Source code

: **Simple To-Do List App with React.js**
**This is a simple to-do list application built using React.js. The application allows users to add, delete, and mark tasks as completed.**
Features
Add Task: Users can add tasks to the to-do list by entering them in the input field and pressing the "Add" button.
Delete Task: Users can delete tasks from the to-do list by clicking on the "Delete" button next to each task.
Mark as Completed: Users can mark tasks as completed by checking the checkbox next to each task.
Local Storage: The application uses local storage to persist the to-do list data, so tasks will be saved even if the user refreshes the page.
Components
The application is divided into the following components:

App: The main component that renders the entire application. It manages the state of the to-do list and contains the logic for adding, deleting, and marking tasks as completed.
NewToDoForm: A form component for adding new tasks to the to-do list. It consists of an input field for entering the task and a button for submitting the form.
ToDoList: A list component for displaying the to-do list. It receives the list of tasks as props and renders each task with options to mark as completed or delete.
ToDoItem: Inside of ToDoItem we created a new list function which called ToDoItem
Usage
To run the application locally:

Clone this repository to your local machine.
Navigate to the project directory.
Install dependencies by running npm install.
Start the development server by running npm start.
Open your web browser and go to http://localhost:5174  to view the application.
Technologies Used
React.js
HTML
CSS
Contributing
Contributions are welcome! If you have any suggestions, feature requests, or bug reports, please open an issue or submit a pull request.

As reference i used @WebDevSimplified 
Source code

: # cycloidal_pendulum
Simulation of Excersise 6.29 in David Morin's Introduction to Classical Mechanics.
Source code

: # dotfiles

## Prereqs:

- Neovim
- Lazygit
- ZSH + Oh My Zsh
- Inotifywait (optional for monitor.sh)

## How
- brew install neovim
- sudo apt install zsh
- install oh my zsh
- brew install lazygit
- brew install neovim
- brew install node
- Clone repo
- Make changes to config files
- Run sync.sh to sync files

○ ○ ○

> Exercise brief
Nothing should be left out when the listing is retyped exactly.

> Answer section
Source code

: **Simple To-Do List App with React.js**
**This is a simple to-do list application built using React.js. The application allows users to add, delete, and mark tasks as completed.**
Features
Add Task: Users can add tasks to the to-do list by entering them in the input field and pressing the "Add" button.
Delete Task: Users can delete tasks from the to-do list by clicking on the "Delete" button next to each task.
Mark as Completed: Users can mark tasks as completed by checking the checkbox next to each task.
Local Storage: The application uses local storage to persist the to-do list data, so tasks will be saved even if the user refreshes the page.
Components
The application is divided into the following components:

App: The main component that renders the entire application. It manages the state of the to-do list and contains the logic for adding, deleting, and marking tasks as completed.
NewToDoForm: A form component for adding new tasks to the to-do list. It consists of an input field for entering the task and a button for submitting the form.
ToDoList: A list component for displaying the to-do list. It receives the list of tasks as props and renders each task with options to mark as completed or delete.
ToDoItem: Inside of ToDoItem we created a new list function which called ToDoItem
Usage
To run the application locally:

Clone this repository to your local machine.
Navigate to the project directory.
Install dependencies by running npm install.
Start the development server by running npm start.
Open your web browser and go to http://localhost:5174  to view the application.
Technologies Used
React.js
HTML
CSS
Contributing
Contributions are welcome! If you have any suggestions, feature requests, or bug reports, please open an issue or submit a pull request.

As reference i used @WebDevSimplified 
Source code

: # cycloidal_pendulum
Simulation of Excersise 6.29 in David Morin's Introduction to Classical Mechanics.
Source code

: # dotfiles

## Prereqs:

- Neovim
- Lazygit
- ZSH + Oh My Zsh
- Inotifywait (optional for monitor.sh)

## How
- brew install neovim
- sudo apt install zsh
- install oh my zsh
- brew install lazygit
- brew install neovim
- brew install node
- Clone repo
- Make changes to config files
- Run sync.sh to sync files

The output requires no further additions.